• DATA:
━━━━━━━━━━
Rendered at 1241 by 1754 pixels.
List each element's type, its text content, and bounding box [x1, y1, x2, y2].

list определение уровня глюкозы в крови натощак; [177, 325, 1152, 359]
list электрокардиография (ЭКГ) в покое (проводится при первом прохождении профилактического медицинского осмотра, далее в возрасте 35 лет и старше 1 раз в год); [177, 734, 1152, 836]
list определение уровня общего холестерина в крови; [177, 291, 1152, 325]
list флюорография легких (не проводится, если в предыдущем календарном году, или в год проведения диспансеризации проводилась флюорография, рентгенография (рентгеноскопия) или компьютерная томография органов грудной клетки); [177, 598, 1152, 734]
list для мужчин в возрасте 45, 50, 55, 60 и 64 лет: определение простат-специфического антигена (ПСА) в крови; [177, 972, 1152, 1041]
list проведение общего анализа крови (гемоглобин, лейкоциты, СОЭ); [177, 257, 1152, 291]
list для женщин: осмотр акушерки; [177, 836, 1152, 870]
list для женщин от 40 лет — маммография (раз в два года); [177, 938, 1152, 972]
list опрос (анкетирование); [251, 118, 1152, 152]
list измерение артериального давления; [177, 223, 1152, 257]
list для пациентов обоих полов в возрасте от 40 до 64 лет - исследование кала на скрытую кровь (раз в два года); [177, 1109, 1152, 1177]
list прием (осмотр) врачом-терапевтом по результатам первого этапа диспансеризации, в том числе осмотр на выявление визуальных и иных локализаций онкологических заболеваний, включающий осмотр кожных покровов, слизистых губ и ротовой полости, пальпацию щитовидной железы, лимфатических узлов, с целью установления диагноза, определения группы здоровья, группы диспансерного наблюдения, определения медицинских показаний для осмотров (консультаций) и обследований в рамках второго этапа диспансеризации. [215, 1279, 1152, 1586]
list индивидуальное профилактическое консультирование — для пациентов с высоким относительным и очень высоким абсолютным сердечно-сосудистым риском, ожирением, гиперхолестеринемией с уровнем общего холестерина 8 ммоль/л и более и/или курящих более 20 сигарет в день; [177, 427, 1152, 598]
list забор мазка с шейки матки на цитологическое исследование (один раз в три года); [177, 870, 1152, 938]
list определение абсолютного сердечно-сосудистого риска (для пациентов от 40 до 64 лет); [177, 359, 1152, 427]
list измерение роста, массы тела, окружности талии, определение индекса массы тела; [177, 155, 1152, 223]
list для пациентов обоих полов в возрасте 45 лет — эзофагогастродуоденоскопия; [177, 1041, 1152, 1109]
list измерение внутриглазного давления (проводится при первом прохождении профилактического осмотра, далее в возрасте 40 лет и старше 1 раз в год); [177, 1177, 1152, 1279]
━━━━━━━━━━
• TRY IT: Every line of the material must be given again exactly.

• ANSWER TO THE EXERCISE:
Rendered at 1241 by 1754 pixels.
List each element's type, its text content, and bounding box [x1, y1, x2, y2].

list определение уровня глюкозы в крови натощак; [177, 325, 1152, 359]
list электрокардиография (ЭКГ) в покое (проводится при первом прохождении профилактического медицинского осмотра, далее в возрасте 35 лет и старше 1 раз в год); [177, 734, 1152, 836]
list определение уровня общего холестерина в крови; [177, 291, 1152, 325]
list флюорография легких (не проводится, если в предыдущем календарном году, или в год проведения диспансеризации проводилась флюорография, рентгенография (рентгеноскопия) или компьютерная томография органов грудной клетки); [177, 598, 1152, 734]
list для мужчин в возрасте 45, 50, 55, 60 и 64 лет: определение простат-специфического антигена (ПСА) в крови; [177, 972, 1152, 1041]
list проведение общего анализа крови (гемоглобин, лейкоциты, СОЭ); [177, 257, 1152, 291]
list для женщин: осмотр акушерки; [177, 836, 1152, 870]
list для женщин от 40 лет — маммография (раз в два года); [177, 938, 1152, 972]
list опрос (анкетирование); [251, 118, 1152, 152]
list измерение артериального давления; [177, 223, 1152, 257]
list для пациентов обоих полов в возрасте от 40 до 64 лет - исследование кала на скрытую кровь (раз в два года); [177, 1109, 1152, 1177]
list прием (осмотр) врачом-терапевтом по результатам первого этапа диспансеризации, в том числе осмотр на выявление визуальных и иных локализаций онкологических заболеваний, включающий осмотр кожных покровов, слизистых губ и ротовой полости, пальпацию щитовидной железы, лимфатических узлов, с целью установления диагноза, определения группы здоровья, группы диспансерного наблюдения, определения медицинских показаний для осмотров (консультаций) и обследований в рамках второго этапа диспансеризации. [215, 1279, 1152, 1586]
list индивидуальное профилактическое консультирование — для пациентов с высоким относительным и очень высоким абсолютным сердечно-сосудистым риском, ожирением, гиперхолестеринемией с уровнем общего холестерина 8 ммоль/л и более и/или курящих более 20 сигарет в день; [177, 427, 1152, 598]
list забор мазка с шейки матки на цитологическое исследование (один раз в три года); [177, 870, 1152, 938]
list определение абсолютного сердечно-сосудистого риска (для пациентов от 40 до 64 лет); [177, 359, 1152, 427]
list измерение роста, массы тела, окружности талии, определение индекса массы тела; [177, 155, 1152, 223]
list для пациентов обоих полов в возрасте 45 лет — эзофагогастродуоденоскопия; [177, 1041, 1152, 1109]
list измерение внутриглазного давления (проводится при первом прохождении профилактического осмотра, далее в возрасте 40 лет и старше 1 раз в год); [177, 1177, 1152, 1279]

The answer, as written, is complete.